I’ve taken to reading some classics as of late. I’m slow about it, especially with getting through The Adventures of Robin Hood (Puffin Classics version written by Roger Lancelyn Green), as that stuff gets rather monotonous, with Robin Hood and his merry men always getting involved in shenanigans with Prince John, Guy, and the Sheriff, and always coming out on top and drinking and eating and being merry and all that other stuff. It’s a pattern that forms quickly and makes things rather dull, especially if I’ve seen them recreated in one fashion or another in some adaptation, animated or otherwise. Plus there’s female empowerment, with how Maid Marian can handle a bow and a sword, which was amusing. It’s entertaining enough, but rather monotonous save for the beginning and end. If I’m being honest, this whole thing seems to have set the basis for your average anime series. Where aside from some moments at the first and last act of the entire series, everything is all cheery and hunky dory with threats that end up not being all that threatening to the protagonist as they’re capable of dealing with them somewhat easily. But then the last act comes for a reality check moment where it’s like, “The good fun times are over, prepare yourself for the shit that shall hit thine fan.” And it ends on a bittersweet note, which many may consider more bitter than sweet.

But it had these quotes that are worth pondering in today’s world:
John was a cruel, merciless man, and most of his followers were as bad as he. They needed money, and he needed money: the easiest way of getting it was to accuse some wealthy man of treason or law-breaking, make him an outlaw — and seize his house or castle and all his goods. For an outlaw could own nothing, and anyone who killed him would be rewarded.
When Prince John had seized a man’s lands he would usually put one of his own followers in his place — provided he paid him large sums of money. Prince John’s followers did not mind how they came by this money: for them the easiest way was to take it from the small farmers, the peasants and even from the serfs. And not only Prince John’s upstart knights and squires did this, but many also of the Bishops and Abbots who were either in league with him, or greedy for their own good like the worst of the nobles and barons.

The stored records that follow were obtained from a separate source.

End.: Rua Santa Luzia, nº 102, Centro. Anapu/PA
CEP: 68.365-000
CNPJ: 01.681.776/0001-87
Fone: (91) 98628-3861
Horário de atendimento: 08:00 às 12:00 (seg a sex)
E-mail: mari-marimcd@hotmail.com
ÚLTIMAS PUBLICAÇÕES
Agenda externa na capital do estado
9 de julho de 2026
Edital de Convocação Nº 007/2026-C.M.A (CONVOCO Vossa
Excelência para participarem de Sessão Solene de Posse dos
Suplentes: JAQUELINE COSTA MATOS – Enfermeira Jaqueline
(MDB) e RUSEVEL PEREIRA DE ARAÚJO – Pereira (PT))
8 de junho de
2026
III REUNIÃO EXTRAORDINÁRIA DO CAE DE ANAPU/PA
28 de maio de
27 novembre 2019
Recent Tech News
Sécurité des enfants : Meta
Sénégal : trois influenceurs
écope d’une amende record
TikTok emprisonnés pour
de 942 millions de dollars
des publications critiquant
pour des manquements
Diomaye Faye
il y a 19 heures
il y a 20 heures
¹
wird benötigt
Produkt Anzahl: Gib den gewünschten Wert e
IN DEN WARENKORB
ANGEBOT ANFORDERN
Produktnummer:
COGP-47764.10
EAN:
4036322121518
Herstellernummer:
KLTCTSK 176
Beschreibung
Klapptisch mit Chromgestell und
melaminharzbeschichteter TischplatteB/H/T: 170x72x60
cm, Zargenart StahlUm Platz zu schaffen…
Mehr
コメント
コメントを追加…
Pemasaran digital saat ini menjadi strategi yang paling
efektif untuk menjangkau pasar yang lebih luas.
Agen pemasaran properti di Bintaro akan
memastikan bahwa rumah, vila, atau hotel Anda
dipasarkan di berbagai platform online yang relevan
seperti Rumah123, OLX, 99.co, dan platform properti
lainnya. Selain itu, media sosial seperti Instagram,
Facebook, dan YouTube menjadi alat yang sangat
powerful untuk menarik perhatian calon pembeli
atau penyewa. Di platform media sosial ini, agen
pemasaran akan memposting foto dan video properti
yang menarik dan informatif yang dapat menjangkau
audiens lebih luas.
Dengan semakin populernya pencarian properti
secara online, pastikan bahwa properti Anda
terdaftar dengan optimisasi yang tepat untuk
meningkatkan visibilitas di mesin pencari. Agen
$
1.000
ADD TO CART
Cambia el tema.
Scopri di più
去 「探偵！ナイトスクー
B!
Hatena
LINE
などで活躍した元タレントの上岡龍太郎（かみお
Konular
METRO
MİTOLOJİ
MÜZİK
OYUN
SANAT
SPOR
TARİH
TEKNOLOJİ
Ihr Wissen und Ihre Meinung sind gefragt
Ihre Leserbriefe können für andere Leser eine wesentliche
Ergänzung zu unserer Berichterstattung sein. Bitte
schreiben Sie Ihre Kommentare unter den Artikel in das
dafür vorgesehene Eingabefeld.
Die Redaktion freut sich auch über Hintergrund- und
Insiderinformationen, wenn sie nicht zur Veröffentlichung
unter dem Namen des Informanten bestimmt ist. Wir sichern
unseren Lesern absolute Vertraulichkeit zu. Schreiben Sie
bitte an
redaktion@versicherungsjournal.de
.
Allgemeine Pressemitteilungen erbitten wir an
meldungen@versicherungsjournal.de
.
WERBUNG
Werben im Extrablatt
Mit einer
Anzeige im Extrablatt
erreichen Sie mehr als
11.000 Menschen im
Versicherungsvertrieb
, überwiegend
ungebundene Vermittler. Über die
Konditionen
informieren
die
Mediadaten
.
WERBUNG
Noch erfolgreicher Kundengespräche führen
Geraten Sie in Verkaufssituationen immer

Many a Sheriff, too, was appointed to keep order and administer justice in the towns and counties by Prince John — provided he paid well for the honour: and of course he had also to force the money from someone weaker than himself, and obey Prince John however cruel and unjust his orders might be.
Ch. 1, Par. 3-5
The more things change, the more they stay the same, I guess. Considering the name Ivanhoe came up during that reading, and finding out he’s in the same time period (and same universe) as Robin Hood, thus this is as good a time as any to start reading that work. Gets me more familiar with Saxon and Norman history (which I shamefully admit I’m not very familiar with). This version being the Penguin Classics version (puffins and penguins writing books; next thing you know they’ll be writing code).

Not being familiar with the story of Ivanhoe at all (I only know of it by name and author, that’s about it), I started reading the first few pages, and come across this:
Four generations had not sufficed to blend the hostile blood of the Normans and Anglo-Saxons, or to unite, by common language and mutual interests, two hostile races, one of which still felt the elation of triumph, while the other groaned under all the consequences of defeat. The power had completely placed in the hands of the Norman nobility by the event of the battle of Hastings, and it had been used, as our histories assure us, with no moderate hand. The whole race of Saxon princes and nobles had been extirpated or disinherited, with few or no exceptions; nor were the numbers great who possessed land in the country of their fathers, even as proprietors of the second or of yet inferior classes. The royal policy had long been to weaken, by every means, legal or illegal, the strength of a part of the population which was justly considered as nourishing the most inveterate antipathy to their victor. […] At court, and in the castles of the great nobles, where the pomp and state of a court was emulated, Norman-French was the only language employed; in courts of law, the pleadings and judgments were delivered in the same tongue. In short, French was the language of honour, of chivalry, and even of justice, while the far more manly and expressive Anglo-Saxon was abandoned to the use of rustics and hinds, who knew no other. Still, however, the necessary intercourse between the lords of the soil, and those oppressed inferior beings by whom that soil was cultivated, occasioned the gradual formation of a dialect, compounded betwixt the French and the Anglo-Saxon, in which they could render themselves mutually intelligible to each other; and from this necessity arose by degrees the structure of our present English language, in which the speech of the victors and the vanquished have been so happily blended together; and which has been so richly improved by importations from the classical languages, and from those spoken by the southern nations of Europe.
— Ch. 1, Par. 4
So those who are proud of having an Anglo-Saxon heritage ought to know they have grown from a time when their race/culture had already been defeated, and had become integrated with that of another race/culture, going so far as to alter the language (see Michael Crichton’s Timeline book for details as to differences between old and new English.
At least with tales back then, the conquerors and oppressors were at least of a similar race (white) and possessed art and culture and scientific knowledge to allow for mutual improvement amidst the oppression and turmoil. What of a situation where the “manly and expressive” race becomes conquered by those who possess neither honor, chivalry, nor justice?